Very nice! How long has it been up and running? Left side looks like it could use some more growth. I really dig the way the right side is looking. Love the starfire glass too - I would imagine that it is beautiful in person. Good job!


----------



## AussieDIYFK (Aug 13, 2012)

canlax said:


> Very nice! How long has it been up and running? Left side looks like it could use some more growth. I really dig the way the right side is looking. Love the starfire glass too - I would imagine that it is beautiful in person. Good job!


thanks mate  yes it does look quite different in person and the photos don't do it justice because of the scale of the tank, i got the tank custom made with the front,both ends and bracing done in 10mm starfire, the tank has been running for around 9 months and getting a real feel of the tank and things with balancing ferts,co2 lighting ect.. ive had no real algae issues apart from green spot on my anubias and background apart from that its running sweet.
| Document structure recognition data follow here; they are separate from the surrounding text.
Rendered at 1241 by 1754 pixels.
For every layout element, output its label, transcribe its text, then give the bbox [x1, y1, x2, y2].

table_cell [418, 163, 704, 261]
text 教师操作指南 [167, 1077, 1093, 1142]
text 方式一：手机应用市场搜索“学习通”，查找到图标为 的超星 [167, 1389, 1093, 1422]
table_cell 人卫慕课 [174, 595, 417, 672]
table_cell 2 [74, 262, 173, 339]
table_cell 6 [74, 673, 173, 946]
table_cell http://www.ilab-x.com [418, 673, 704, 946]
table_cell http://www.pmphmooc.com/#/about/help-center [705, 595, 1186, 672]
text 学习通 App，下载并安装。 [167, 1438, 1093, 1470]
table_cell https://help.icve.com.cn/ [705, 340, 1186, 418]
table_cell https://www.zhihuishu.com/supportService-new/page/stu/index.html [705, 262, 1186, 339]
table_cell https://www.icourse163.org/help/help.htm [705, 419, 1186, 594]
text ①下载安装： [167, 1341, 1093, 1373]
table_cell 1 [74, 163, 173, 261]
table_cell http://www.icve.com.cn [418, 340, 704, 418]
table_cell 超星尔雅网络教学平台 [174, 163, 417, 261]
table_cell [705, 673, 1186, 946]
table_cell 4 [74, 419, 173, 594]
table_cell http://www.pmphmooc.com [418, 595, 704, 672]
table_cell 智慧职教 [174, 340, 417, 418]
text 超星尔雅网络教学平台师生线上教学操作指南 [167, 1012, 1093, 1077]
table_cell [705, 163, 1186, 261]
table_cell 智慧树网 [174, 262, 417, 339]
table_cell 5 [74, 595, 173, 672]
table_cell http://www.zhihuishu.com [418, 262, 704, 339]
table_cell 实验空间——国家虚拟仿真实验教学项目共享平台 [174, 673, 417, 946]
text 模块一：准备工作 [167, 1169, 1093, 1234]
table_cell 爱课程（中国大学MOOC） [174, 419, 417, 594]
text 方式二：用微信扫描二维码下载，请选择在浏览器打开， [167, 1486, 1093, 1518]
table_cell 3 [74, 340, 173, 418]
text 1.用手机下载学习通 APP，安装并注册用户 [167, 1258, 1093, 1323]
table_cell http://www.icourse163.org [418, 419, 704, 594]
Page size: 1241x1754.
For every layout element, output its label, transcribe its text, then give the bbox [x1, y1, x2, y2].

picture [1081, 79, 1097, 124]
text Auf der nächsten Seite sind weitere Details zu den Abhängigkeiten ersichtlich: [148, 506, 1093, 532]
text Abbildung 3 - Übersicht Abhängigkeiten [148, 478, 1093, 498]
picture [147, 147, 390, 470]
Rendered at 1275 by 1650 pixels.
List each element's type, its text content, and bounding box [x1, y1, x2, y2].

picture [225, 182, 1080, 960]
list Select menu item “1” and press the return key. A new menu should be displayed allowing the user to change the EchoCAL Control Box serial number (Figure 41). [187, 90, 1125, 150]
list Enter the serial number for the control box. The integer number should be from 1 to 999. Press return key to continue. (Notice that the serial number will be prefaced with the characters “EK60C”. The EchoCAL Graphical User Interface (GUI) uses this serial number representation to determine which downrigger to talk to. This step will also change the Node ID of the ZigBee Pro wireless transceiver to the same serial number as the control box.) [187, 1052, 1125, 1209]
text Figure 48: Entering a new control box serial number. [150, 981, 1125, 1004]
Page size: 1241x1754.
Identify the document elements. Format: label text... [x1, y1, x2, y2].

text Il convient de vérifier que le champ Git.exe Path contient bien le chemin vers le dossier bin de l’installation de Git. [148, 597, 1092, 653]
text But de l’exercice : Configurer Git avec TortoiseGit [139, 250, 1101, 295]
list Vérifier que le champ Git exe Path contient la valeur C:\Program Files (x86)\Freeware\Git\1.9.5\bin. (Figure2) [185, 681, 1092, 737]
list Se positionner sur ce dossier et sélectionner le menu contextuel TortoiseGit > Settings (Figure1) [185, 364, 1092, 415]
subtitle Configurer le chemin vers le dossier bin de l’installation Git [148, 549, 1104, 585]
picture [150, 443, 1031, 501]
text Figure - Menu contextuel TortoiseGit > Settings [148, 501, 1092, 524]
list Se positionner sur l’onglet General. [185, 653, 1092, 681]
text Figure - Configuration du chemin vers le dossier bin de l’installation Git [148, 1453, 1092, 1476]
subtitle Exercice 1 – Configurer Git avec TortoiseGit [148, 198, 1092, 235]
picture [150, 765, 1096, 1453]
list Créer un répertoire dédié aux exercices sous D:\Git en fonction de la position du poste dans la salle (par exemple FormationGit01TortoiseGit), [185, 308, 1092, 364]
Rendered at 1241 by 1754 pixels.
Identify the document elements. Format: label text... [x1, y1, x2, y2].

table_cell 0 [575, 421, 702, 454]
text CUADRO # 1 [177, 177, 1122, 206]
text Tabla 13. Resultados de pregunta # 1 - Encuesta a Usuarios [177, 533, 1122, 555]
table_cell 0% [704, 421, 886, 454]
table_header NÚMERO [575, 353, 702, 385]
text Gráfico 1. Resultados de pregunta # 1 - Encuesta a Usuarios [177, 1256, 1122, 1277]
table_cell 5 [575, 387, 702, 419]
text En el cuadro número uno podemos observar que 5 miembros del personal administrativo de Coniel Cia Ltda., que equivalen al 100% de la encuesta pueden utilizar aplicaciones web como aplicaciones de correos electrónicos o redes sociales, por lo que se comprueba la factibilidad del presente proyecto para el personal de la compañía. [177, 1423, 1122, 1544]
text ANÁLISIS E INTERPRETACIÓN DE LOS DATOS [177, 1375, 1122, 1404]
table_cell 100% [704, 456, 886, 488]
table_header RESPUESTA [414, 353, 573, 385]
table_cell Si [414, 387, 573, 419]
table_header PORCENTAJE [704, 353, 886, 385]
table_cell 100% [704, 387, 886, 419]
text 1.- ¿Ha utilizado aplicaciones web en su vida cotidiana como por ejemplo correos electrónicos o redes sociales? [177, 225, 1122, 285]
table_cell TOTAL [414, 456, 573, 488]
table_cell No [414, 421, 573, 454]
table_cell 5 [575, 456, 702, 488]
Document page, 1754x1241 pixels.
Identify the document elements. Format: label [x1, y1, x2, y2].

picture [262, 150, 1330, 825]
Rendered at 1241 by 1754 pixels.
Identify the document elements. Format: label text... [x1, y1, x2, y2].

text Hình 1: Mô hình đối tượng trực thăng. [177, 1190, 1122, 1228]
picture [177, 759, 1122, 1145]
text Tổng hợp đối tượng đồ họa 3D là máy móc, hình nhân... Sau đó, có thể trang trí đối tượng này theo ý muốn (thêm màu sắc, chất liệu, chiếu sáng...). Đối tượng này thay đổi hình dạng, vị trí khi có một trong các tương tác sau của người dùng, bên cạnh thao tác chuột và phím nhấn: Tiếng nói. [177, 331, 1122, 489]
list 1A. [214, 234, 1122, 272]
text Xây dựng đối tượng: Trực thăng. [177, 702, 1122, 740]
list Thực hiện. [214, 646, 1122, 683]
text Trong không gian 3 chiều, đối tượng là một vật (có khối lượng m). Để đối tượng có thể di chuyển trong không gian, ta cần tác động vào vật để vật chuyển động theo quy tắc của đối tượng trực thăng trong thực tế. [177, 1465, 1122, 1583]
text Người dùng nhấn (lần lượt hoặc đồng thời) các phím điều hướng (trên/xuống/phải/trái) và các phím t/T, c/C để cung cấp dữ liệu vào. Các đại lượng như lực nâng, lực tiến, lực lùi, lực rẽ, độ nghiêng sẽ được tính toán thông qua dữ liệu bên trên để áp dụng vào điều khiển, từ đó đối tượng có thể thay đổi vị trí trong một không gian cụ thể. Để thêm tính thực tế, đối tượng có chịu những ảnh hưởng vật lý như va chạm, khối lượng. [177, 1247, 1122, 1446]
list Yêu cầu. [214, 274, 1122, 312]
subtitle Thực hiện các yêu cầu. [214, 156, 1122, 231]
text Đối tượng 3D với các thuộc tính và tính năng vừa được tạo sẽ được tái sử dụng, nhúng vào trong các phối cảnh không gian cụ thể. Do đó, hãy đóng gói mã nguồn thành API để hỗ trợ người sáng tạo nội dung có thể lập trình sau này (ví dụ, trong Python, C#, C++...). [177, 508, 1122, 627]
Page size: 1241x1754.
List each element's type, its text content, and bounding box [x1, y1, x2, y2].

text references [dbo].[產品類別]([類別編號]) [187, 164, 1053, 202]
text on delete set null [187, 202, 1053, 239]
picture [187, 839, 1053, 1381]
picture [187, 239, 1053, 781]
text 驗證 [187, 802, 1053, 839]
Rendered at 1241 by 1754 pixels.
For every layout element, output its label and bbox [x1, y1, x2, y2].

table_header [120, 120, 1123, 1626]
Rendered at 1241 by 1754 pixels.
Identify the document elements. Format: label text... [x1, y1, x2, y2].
the left side im happy with and the crypts should grow nicely, i didnt want tall plants in that section becouse i wanted the background to show and placement of crested java every where in the cracks.

ive changed the playsand at the front and replacing with 3mm red river rock mixed with flourite and going all chainswords with some nana anubias here and there will post some update pics of the current setup ;-)


----------



## thelub (Jan 4, 2013)

showoff


----------



## AussieDIYFK (Aug 13, 2012)

thelub said:


> showoff


haha @ thelube fancy meeting you on here


----------



## I<3<*))))>< (Jun 10, 2013)

What an insane tank!!! Wow, loving it!!
Really nice shots as well, love the Fish Eye lenses ones especially!


Also digging that Floyd poster above the tank, rock on


----------